[Opening Provided records section]

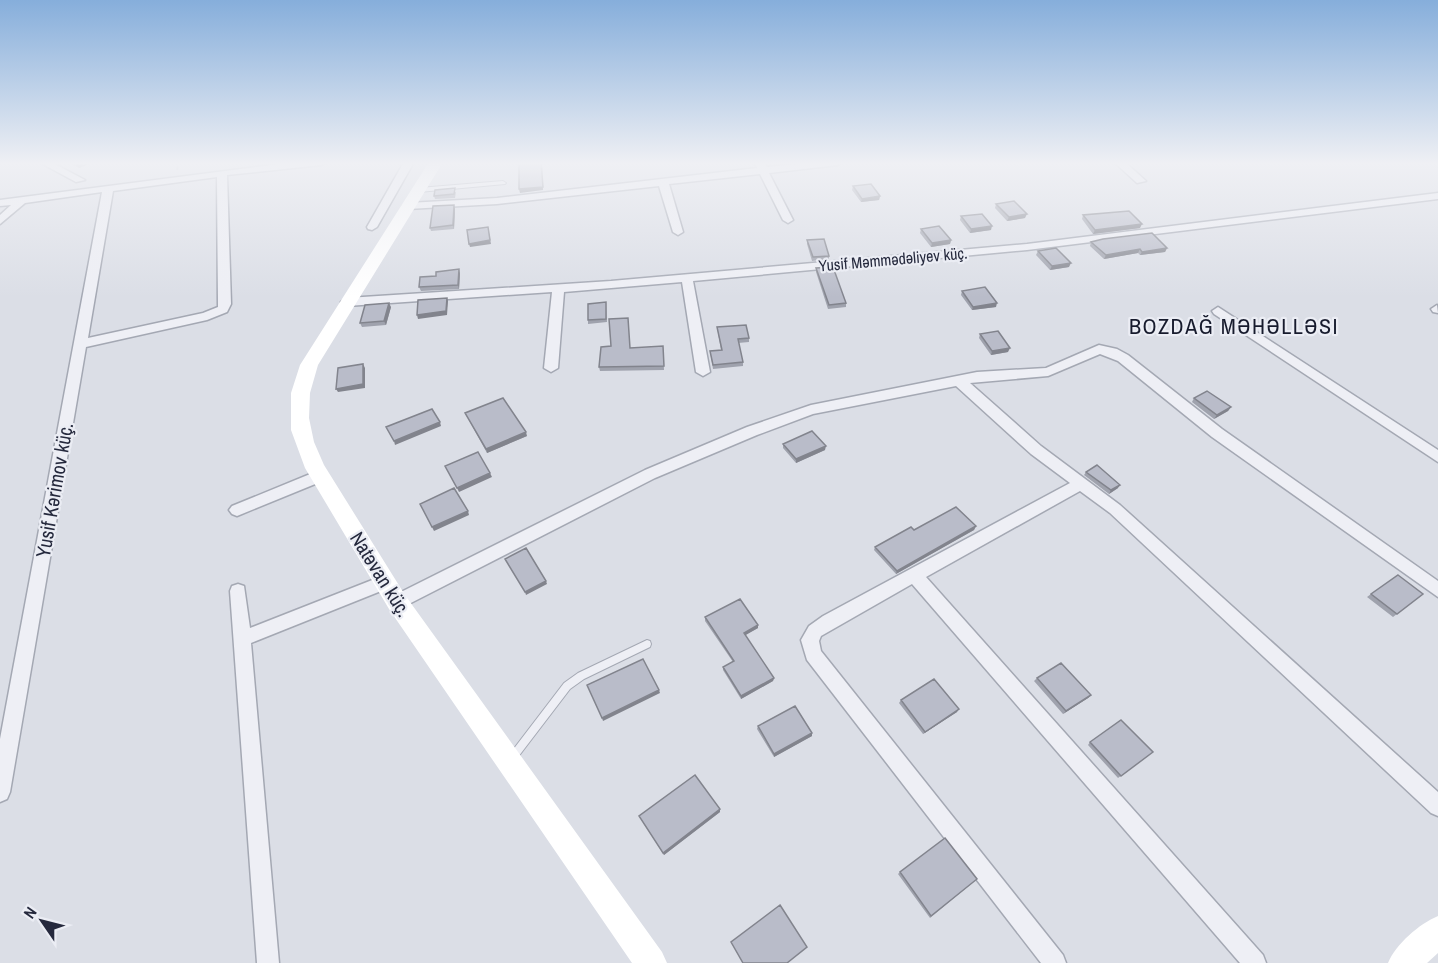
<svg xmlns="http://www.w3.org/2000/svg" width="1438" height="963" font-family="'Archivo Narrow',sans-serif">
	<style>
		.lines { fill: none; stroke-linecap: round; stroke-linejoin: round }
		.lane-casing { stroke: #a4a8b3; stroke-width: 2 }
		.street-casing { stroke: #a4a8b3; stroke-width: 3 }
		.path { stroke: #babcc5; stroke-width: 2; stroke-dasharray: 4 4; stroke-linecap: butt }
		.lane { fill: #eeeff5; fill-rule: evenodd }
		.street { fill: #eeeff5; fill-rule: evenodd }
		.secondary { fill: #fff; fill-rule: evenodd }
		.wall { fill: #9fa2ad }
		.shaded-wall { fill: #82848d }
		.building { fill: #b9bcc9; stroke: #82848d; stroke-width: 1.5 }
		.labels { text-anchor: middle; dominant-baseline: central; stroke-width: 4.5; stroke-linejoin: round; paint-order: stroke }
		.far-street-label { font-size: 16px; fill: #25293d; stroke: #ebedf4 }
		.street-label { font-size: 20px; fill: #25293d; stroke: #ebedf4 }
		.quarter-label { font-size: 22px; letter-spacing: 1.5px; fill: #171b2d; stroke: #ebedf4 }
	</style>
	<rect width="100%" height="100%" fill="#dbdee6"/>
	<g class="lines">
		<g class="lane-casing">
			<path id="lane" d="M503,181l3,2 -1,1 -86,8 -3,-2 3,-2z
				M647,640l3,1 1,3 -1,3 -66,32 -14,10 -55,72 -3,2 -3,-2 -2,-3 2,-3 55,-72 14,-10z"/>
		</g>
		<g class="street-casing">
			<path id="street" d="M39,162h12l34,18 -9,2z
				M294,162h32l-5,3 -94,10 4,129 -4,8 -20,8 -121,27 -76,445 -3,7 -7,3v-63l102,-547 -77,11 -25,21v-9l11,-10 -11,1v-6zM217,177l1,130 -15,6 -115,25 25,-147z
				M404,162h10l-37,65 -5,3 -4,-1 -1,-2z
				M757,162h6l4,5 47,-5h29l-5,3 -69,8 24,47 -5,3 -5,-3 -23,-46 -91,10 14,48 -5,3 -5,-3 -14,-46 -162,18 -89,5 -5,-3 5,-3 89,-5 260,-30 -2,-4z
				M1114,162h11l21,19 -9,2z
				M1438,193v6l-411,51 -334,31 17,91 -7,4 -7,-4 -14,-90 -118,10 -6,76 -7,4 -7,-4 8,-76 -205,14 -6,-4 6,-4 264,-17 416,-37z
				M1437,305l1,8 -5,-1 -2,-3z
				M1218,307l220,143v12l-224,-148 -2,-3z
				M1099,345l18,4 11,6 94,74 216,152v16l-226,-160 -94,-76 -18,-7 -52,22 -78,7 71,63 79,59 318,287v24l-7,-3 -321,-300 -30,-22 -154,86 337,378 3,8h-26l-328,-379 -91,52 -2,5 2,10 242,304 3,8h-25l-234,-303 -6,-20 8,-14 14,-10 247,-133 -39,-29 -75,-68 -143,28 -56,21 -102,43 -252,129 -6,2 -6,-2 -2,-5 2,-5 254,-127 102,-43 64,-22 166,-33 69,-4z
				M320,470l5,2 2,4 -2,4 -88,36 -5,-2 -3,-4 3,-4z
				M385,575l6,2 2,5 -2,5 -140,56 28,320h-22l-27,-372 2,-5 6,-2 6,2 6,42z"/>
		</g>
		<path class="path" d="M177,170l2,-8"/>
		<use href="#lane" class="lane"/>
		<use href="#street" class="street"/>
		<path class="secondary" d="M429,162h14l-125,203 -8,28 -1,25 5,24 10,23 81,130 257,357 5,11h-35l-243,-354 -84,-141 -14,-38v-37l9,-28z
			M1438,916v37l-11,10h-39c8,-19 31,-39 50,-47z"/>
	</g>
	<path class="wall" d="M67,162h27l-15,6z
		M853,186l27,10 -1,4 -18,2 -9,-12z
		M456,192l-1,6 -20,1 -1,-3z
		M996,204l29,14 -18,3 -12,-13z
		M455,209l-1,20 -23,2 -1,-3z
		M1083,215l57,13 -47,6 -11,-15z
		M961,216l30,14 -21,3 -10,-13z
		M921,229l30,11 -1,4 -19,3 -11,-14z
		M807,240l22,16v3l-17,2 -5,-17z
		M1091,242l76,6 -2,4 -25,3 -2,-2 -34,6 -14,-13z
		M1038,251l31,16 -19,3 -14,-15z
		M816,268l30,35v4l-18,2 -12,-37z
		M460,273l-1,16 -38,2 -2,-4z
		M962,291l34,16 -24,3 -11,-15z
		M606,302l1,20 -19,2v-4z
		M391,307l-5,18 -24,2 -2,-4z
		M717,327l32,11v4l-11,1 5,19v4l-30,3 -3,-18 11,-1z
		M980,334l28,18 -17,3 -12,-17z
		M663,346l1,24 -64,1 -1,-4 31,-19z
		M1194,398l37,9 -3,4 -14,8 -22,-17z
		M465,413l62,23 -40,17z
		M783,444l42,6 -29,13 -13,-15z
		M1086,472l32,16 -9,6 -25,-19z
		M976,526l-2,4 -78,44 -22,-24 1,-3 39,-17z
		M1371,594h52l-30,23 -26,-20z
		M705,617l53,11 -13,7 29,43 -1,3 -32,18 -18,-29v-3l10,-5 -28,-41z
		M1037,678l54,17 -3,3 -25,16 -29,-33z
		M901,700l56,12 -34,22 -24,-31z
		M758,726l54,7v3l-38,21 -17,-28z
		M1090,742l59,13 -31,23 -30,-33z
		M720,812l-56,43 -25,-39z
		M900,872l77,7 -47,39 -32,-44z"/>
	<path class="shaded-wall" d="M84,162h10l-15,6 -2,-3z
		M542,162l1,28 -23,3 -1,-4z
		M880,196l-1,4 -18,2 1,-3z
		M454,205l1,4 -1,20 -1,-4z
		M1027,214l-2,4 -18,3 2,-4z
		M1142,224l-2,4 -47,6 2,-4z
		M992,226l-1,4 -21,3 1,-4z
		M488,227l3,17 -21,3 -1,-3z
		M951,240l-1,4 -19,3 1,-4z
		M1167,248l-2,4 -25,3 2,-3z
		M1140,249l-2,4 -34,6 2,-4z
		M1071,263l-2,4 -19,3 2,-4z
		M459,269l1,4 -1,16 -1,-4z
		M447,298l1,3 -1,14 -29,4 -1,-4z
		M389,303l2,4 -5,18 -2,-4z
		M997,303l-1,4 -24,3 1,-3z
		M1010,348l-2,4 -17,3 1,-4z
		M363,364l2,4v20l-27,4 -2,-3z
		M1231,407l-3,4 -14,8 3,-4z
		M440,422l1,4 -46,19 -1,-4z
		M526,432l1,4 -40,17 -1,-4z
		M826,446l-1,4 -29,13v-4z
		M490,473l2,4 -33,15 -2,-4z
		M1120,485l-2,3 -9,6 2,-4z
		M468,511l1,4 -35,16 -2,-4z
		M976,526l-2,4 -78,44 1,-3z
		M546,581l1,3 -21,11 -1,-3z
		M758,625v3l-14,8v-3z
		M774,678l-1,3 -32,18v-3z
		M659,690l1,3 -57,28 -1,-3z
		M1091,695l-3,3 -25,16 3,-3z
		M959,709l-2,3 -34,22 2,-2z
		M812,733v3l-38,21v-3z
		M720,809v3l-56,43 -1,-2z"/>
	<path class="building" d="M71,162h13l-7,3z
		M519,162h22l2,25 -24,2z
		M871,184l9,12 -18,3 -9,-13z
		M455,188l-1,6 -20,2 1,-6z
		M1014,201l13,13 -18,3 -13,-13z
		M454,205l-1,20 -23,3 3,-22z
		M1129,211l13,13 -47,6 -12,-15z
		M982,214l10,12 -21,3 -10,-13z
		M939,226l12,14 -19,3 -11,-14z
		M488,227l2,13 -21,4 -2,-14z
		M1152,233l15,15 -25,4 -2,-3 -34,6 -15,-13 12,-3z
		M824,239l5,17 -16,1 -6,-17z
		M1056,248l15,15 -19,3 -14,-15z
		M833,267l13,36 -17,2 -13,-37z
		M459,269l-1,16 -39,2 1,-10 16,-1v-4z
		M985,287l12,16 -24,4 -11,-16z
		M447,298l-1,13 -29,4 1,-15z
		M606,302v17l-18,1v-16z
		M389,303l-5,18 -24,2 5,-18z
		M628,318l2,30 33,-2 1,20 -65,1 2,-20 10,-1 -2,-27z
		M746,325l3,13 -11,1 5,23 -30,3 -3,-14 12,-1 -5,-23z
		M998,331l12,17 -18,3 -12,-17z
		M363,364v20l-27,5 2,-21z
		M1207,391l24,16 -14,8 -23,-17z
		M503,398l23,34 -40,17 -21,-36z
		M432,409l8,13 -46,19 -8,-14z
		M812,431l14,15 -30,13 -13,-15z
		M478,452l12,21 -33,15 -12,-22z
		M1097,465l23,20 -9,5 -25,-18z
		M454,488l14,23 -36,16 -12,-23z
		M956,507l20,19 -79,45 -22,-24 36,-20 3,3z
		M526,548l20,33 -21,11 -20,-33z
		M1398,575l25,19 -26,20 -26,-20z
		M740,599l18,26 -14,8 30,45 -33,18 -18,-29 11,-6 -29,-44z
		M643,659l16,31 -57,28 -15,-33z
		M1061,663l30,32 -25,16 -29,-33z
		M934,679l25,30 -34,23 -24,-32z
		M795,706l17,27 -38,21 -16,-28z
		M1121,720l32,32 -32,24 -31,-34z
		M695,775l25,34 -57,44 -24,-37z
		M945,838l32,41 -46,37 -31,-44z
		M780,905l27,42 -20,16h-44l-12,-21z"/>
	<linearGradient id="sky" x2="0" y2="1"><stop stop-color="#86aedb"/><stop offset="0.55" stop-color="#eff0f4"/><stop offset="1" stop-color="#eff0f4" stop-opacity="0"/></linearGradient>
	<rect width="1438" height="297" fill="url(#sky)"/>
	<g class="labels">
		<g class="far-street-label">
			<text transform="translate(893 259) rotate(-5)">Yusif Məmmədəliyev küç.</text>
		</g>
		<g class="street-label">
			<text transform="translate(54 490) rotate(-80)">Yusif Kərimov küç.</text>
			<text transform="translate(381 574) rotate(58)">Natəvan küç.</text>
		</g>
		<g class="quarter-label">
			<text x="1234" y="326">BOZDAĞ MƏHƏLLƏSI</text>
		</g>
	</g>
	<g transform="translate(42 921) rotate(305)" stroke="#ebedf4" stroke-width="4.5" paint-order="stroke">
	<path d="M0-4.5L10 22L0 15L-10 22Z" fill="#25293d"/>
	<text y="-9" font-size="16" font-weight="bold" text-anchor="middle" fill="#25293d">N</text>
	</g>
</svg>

[Closing Provided records section]

Work order: Each line in the data that holds the string "lines" should be found and copied.

Task output:
		.lines { fill: none; stroke-linecap: round; stroke-linejoin: round }
	<g class="lines">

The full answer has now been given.